Ask Your Question

Revision history [back]

click to hide/show revision 1
initial version

When the value of a column changes, the lead function in PySpark returns the value of the specified column at the next row. It allows you to retrieve the value of a column in the next row relative to the current row.

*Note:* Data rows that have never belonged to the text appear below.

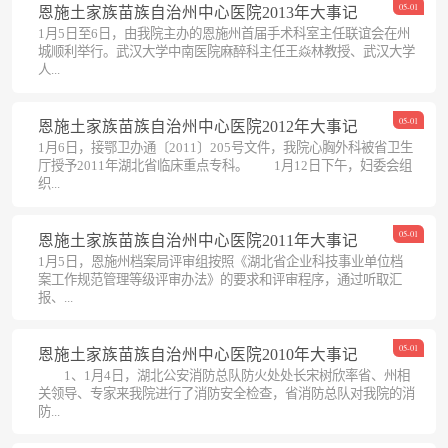
05-01
恩施土家族苗族自治州中心医院2013年大事记
1月5日至6日，由我院主办的恩施州首届手术科室主任联谊会在州
城顺利举行。武汉大学中南医院麻醉科主任王焱林教授、武汉大学
人...
05-01
恩施土家族苗族自治州中心医院2012年大事记
1月6日，接鄂卫办通〔2011〕205号文件，我院心胸外科被省卫生
厅授予2011年湖北省临床重点专科。 1月12日下午，妇委会组
织...
05-01
恩施土家族苗族自治州中心医院2011年大事记
1月5日，恩施州档案局评审组按照《湖北省企业科技事业单位档
案工作规范管理等级评审办法》的要求和评审程序，通过听取汇
报、...
05-01
恩施土家族苗族自治州中心医院2010年大事记
1、1月4日，湖北公安消防总队防火处处长宋树欣率省、州相
关领导、专家来我院进行了消防安全检查，省消防总队对我院的消
防...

For example, consider the following PySpark code:

from pyspark.sql.functions import lead

df = spark.createDataFrame([(1, "John"), (2, "Sam"), (3, "Tom"), (4, "Mark"), (5, "Dan")],["id", "name"])

df.show()

+---+----+
| id|name|
+---+----+
|  1|John|
|  2| Sam|
|  3| Tom|
|  4|Mark|
|  5| Dan|
+---+----+

df.select("*", lead("name", 1).over(Window.orderBy("id")).alias("next_name")).show()

+---+----+---------+
| id|name|next_name|
+---+----+---------+
|  1|John|      Sam|
|  2| Sam|      Tom|
|  3| Tom|     Mark|
|  4|Mark|      Dan|
|  5| Dan|     null|
+---+----+---------+

In this example, the lead function is used to get the name of the next row for each row of the DataFrame. The lead function is applied to the name column with an offset of 1, which means it will return the value of the name column in the next row. Then, we use the Window.orderBy function to order the rows by the id column so that the lead function will get the next row in the correct order. Finally, we alias the column to next_name for readability.

The output of the code shows that the lead function has returned the name of the next row for each row of the DataFrame. For example, for the first row with id=1, the next row has name=Sam. Similarly, for the second row with id=2, the next row has name=Tom, and so on. The last row has next_name as null as there is no next row for it.